> _EXTRAIT DU DOCUMENT_:

L’espace muséal est d’emblée barré par une barricade de fauteuils en provenance d’une salle de spectacle (Luc Deleu & T.O.P. Office). Au bout du parcours, un film restitue une performance d'Emilio López-Menchero construisant une barricade en plein Louvain-la-Neuve. « Lâchez votre brol pour construire une barricade ». Habillé en Tchanchès, accompagné de deux ou trois assistants en bleus de travail, poussant des charrettes, il harangue les citoyens. Il les invite à se débarrasser de leurs encombrants et poubelles. Il rassemble le tout en barricade bricolée qui obstrue le passage. Là, en plein quotidien, quelle merveilleuse occasion de voir, entendre, étudier la réaction des gens d’aujourd’hui quand l’art moderne perturbe leur quotidien ! Une pièce d’anthologie. Pourquoi vous faites ça ? « Pour arrêter. Arrêter pour arrêter. Juste pour être contre. Contre tout. Arrêter qu’on oublie plein de problèmes. Ca suscite pas mal d’indifférence. Puis quand la barricade est érigée et rompt la fluidité urbaine, ça crée de l’intérêt timide, amusé, intellectuelle, d’étranges empathies, beaucoup d’incompréhension, de la violence, de l’agressivité.
Le krach permanent, la libération sexuelle, le refus du nucléaire, autant de lignes de forces où l’art cherche à ouvrir des possibles, sensibles
Dans les affiches d’époque, le pouvoir de l’argent est toujours montré du doigt. Cela vous conduit à la vidéo d’Aernout Mik, gros plan fictionnel sur les premiers instants qui suivent l’ultime crash boursier, dans l’enceinte même des traders. En fait, la ligne qui va de l’image genre « à bas le patronat » à ce film de dépression radicale qui frappe ceux et celles qui incarnent la spéculation, laisse entendre que, finalement, le krach est permanent et le show continue pour qu’on continue à croire que. De la même manière, plusieurs courants alternatifs vont de l’ancien au nouveau et illustrent la façon dont l’art se métamorphose pour coller aux problématiques à cerner. Les revendications de libération sexuelle et d’égalité entre les genres, autant dans les jeux de l’amour que dans les institutions sociales, étaient très fortes. Elles sont accompagnées, aujourd’hui, avec une forte présence des Guérillas Girls, dont l’activisme actuel, via des bâches, des vidéos, des restitutions d’interventions, est mis en écho avec une simple vidéo où Valie Export invente un langage gestuel. Cette place du sexuel dans l’esprit 68 donne lieu aussi à une magnifique présence d’Helga Goetze, artiste renommée de ce que l’on appelle l’art brut, qui a milité pour que l’on enseigne l’amour, la science du plaisir et qui a brodé d’incroyables imageries sexuelles, véritables cosmogonies où elle donne sa vision de la manière dont les différentes civilisations ont organisé, maîtrisé et réprimé les corps et, aussi, malgré elles, provoqué des échappées qui ont permis de laisser libre corps aux fantasmes libérateurs.

> _ENTRÉES FOURNIES_:
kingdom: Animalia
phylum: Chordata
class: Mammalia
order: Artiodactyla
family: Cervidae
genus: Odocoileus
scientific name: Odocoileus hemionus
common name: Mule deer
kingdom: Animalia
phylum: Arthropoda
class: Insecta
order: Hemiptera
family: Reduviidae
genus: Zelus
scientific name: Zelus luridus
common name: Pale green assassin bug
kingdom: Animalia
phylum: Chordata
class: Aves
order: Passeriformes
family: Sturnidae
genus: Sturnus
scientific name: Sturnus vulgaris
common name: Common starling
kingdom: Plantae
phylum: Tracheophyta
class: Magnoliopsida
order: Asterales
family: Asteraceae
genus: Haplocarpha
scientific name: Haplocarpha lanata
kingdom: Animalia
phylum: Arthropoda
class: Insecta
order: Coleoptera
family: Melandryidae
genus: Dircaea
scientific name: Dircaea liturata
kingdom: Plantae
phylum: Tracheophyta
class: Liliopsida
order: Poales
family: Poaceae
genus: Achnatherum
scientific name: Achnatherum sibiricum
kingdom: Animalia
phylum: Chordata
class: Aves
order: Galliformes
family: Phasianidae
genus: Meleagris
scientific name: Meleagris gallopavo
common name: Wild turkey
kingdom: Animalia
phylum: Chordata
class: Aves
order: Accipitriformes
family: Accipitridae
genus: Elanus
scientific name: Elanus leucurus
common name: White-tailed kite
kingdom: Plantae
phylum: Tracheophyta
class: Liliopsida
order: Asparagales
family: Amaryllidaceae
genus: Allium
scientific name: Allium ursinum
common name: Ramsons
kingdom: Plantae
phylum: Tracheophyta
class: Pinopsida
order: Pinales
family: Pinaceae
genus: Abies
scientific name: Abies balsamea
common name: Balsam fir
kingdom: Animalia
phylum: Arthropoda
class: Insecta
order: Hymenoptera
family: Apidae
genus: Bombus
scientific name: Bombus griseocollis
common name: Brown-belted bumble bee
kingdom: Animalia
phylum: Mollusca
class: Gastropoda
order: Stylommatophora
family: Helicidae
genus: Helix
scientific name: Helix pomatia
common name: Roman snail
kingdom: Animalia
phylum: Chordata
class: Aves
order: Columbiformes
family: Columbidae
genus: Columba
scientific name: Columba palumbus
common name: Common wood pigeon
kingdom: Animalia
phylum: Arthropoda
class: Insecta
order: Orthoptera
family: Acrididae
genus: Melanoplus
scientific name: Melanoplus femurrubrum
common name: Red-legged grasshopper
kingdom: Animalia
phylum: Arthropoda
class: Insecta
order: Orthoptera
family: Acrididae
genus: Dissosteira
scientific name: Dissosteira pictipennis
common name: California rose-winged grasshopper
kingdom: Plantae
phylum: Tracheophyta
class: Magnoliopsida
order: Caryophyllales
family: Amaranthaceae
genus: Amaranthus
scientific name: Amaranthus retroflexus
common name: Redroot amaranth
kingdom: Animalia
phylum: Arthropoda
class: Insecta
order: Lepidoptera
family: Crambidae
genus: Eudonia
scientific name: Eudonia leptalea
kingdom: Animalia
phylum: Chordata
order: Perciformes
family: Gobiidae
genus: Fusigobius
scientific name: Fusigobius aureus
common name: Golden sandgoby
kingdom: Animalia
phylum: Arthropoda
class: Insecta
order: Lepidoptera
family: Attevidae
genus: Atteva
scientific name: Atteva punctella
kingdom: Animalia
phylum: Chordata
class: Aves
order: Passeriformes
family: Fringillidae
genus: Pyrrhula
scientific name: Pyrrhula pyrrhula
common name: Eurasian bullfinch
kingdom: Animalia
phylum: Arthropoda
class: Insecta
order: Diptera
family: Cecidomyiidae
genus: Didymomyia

> _CONSIGNES DE TRAVAIL_:
(1) Dans l'extrait sur l'exposition consacrée à l'esprit de 68, en quel personnage Emilio López-Menchero est-il habillé lors de sa performance à Louvain-la-Neuve ?
(2) Donnez la suite de l'extrait sur l'exposition consacrée à l'esprit de 68, à partir de sa dernière phrase.

> _RÉSULTATS DE L'EXERCICE_:
(1) En Tchanchès.

(2)
Le refus du nucléaire est une autre de ces lignes de force dans les mouvements contestataires nés de 68. Cécile Massart s’attache systématiquement à suivre ce fil rouge, celui qui prépare l’explosion apocalyptique. Mais elle est désormais bien loin de ce qu’était l’art dénonciateur ou l’intervention in situ. Elle a mis en place quelque chose d’unique et qui informe sur une évolution artistique liée directement à cette question : comment, en quelque sorte, les formes artistiques deviennent des manières d’informer, de documenter, agrégeant formes scientifiques, recueil de connaissances à diffuser, à vulgariser – un souci esthétique et plastique de la pédagogie –, mais aussi des réalisations artistiques, graphiques, visuelles, qui sensibilisent autrement à la nécessité de se donner une culture du nucléaire pour enfin positionner la société en connaissance de cause, démocratiquement, sur les enjeux de cette technologie suicidaire. Le bon sens devrait conduire les politiques à s’emparer de ce que propose Cécile Massart comme une chose fondamentale à laquelle ils ont toujours oublié de penser : installer près de chaque centrale nucléaire, des shelter studios, des espaces de documentation et de dialogue sur le nucléaire, ce que ça implique d’en être les riverains, pouvoir y consulter des sources scientifiques, des archives sur les catastrophes, des modes d’emploi comparés quant à la gestion des crises, partager des expériences, des impressions, des sensations, des vécus, des souvenirs, tout ce qui, du fait de vivre sous le glaive nucléaire, vient hanter les rêves, souvent, ou parcimonieusement. Mais rassembler tout ça, pour se préparer, et de cette sorte de nouveau savoir, tirer de nouvelles solutions. L’art aide à créer.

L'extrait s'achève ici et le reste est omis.